Your assignment
Beginning with the very first line, please reproduce the entries exactly through the line containing "right ear: (321, 193)".

Items listed in a dataset
☆ ☆ ☆ ☆ ☆
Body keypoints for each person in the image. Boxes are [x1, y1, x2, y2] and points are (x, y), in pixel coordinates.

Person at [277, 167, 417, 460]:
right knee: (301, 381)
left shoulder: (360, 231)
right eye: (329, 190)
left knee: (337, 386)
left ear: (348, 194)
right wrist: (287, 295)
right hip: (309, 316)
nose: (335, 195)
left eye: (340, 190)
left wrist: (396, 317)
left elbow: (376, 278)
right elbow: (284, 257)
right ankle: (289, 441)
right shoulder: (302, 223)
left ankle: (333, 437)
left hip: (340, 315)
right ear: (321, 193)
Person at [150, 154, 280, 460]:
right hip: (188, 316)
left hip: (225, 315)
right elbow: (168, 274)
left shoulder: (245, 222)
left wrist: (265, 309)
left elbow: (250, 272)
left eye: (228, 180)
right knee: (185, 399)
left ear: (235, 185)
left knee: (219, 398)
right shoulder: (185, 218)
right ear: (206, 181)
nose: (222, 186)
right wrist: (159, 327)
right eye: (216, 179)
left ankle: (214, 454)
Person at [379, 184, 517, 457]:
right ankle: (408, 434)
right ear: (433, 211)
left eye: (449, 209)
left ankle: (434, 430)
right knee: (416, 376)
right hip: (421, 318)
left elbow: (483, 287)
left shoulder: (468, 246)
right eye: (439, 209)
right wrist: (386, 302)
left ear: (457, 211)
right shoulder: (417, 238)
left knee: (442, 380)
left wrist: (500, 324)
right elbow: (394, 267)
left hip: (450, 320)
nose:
☆ ☆ ☆ ☆ ☆
Exercise output
Body keypoints for each person in the image. Boxes are [x1, y1, x2, y2] and points are (x, y), in pixel coordinates.

Person at [277, 167, 417, 460]:
right knee: (301, 381)
left shoulder: (360, 231)
right eye: (329, 190)
left knee: (337, 386)
left ear: (348, 194)
right wrist: (287, 295)
right hip: (309, 316)
nose: (335, 195)
left eye: (340, 190)
left wrist: (396, 317)
left elbow: (376, 278)
right elbow: (284, 257)
right ankle: (289, 441)
right shoulder: (302, 223)
left ankle: (333, 437)
left hip: (340, 315)
right ear: (321, 193)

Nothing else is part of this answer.